2014-01-02

The progress from first world problems

One of my favourite thinkers, Virginia Postrel, has a great take on how this Christmas's UPS next-day-delivery failure is actually a vital step in world progress:

Counting your blessings is always a good idea, but calling the Christmas delivery breakdown a "first world problem" points to what's wrong with that criticism. We want first world reliability, and if the public just shrugged when things went wrong we wouldn't get it.
The instinctive reaction when UPS delivers your friend's purchases 1-3 days late is to snark about "first world problems", but Postrel point out that actually this kind of demand is what drives most if not all of modern progress. In software, for example, many of the key leaps forward have been due to someone dissatisfied with the obstructions that current technology put in their way. Larry Wall was dissatisfied with shell scripting and ended up inventing the programming language Perl which glues together too many websites to count; Donald Knuth put together the TeX typesetting language because he was dissatisfied with the mathematic typesetting available to him writing The Art of Computer Programming ; Linus Torvalds created Linux because the existing Unix operating systems weren't sufficiently accessible for tinkering.

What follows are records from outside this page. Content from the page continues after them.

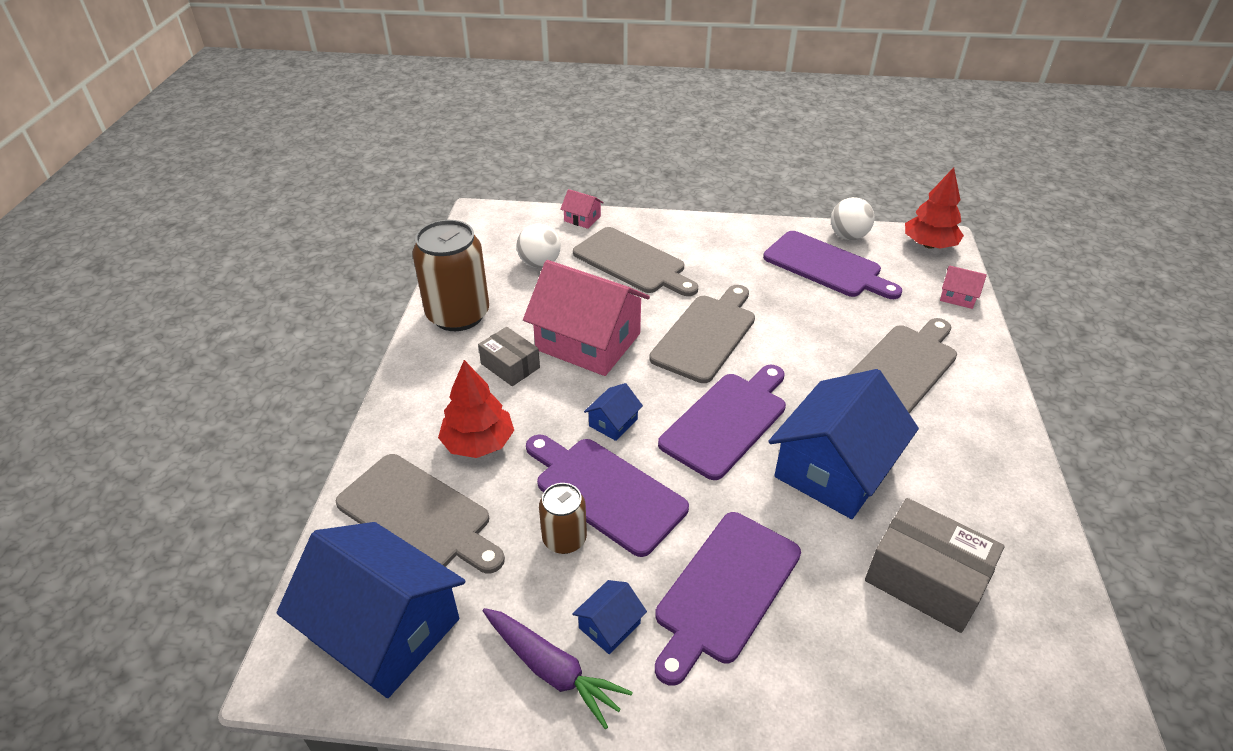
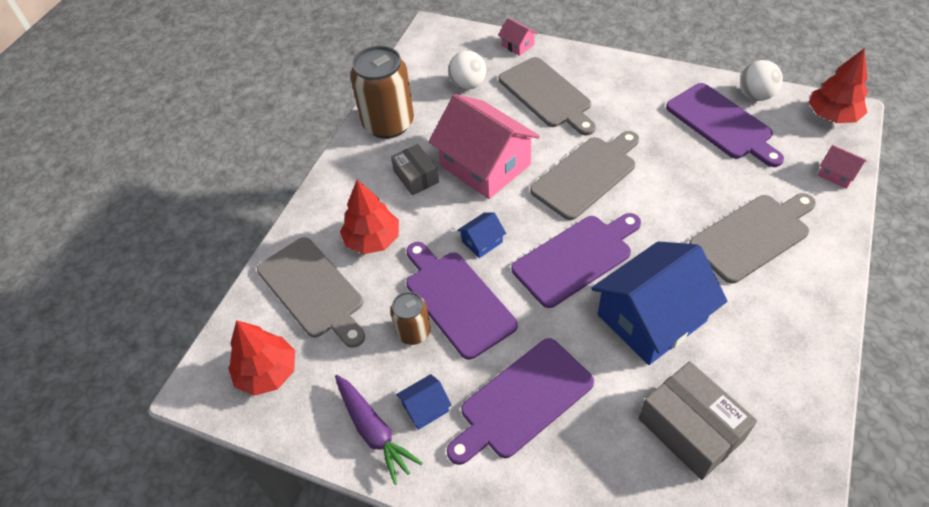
camera: 20 degrees right, 10 degrees up
(385, 629) = (267, 373): blue house -> red tree

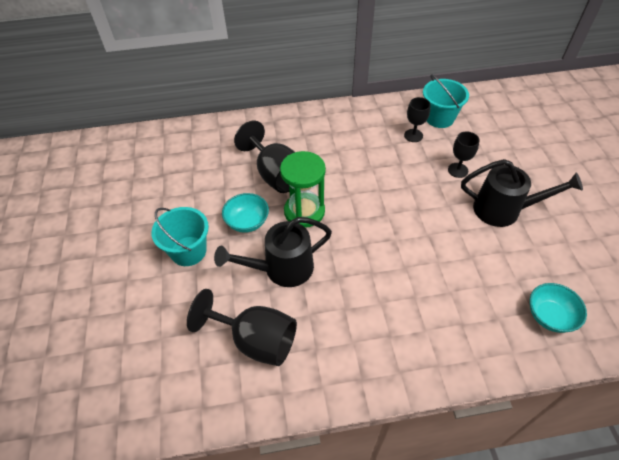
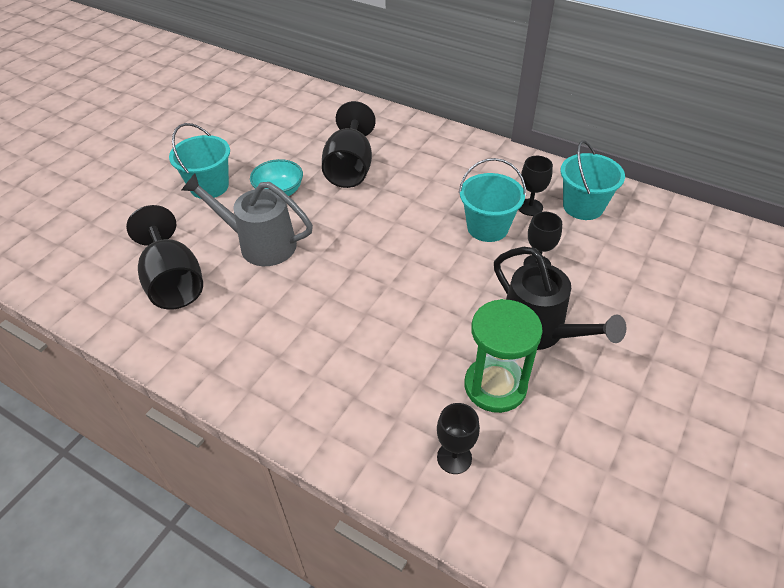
camera: 40 degrees right, 5 degrees down
(281, 269) = (259, 244): black watering can -> grey watering can
(304, 211) = (336, 212): green hourglass -> green hourglass (495, 386)
(406, 163) = (487, 227): none -> turquoise bucket
(549, 316) = (454, 457): turquoise bowl -> black goblet

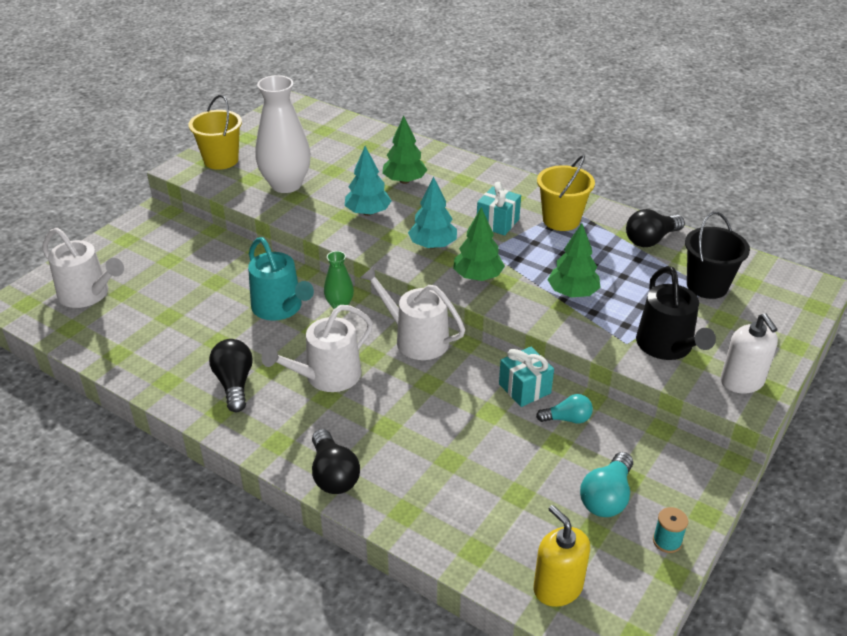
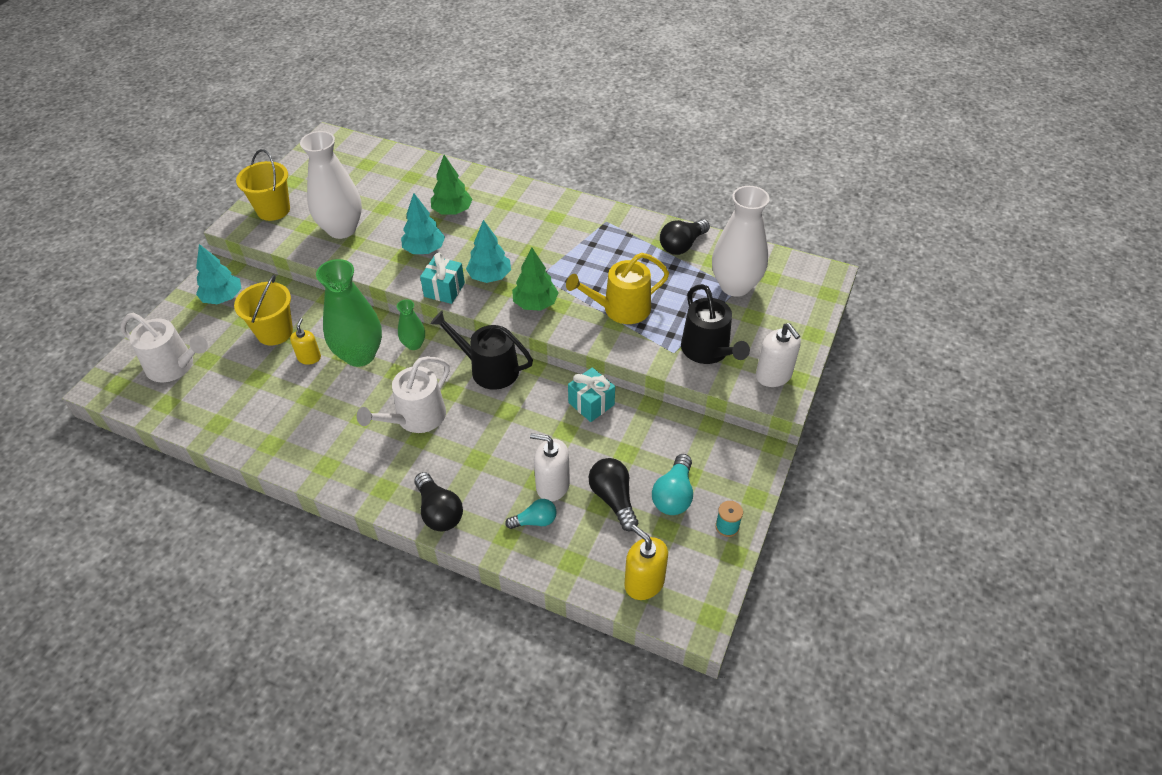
camera: 10 degrees left, 10 degrees up
(152, 238) = (223, 298): none -> turquoise tree
(227, 304) = (309, 358): none -> yellow soap dispenser
(234, 384) = (333, 438): black light bulb -> black light bulb (613, 499)
(280, 308) = (360, 355): turquoise watering can -> green vase
(416, 339) = (489, 369): white watering can -> black watering can
(466, 466) = (552, 485): none -> white soap dispenser
(497, 223) = (544, 245): turquoise gift -> turquoise gift (444, 290)
(561, 220) = (601, 235): yellow bucket -> yellow bucket (275, 332)
(567, 419) = (631, 427): turquoise light bulb -> turquoise light bulb (535, 521)
(572, 293) = (621, 309): green tree -> yellow watering can
(707, 286) = (735, 286): black bucket -> white vase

We should therefore complain when life falls short of our expectations, no matter how wonderful our current situation would be to someone from 20 years in the past or a thousand miles in the distance:

Complaining about small annoyances can be demoralizing and obnoxious, but demanding complacency is worse. The trick is to simultaneously remember how much life has improved while acknowledging how it could be better. In the new year, then, may all your worries be first world problems.
By the time Christmas 2014 rolls around, UPS will have a lower-latency method of tracking its order load versus maximum capacity, and be able to either buy up additional delivery capacity from other mail firms or start to signal to retailers that it will not be able to deliver goods next-day. This way customers will have a better delivery experience, and technological progress will have been achieved.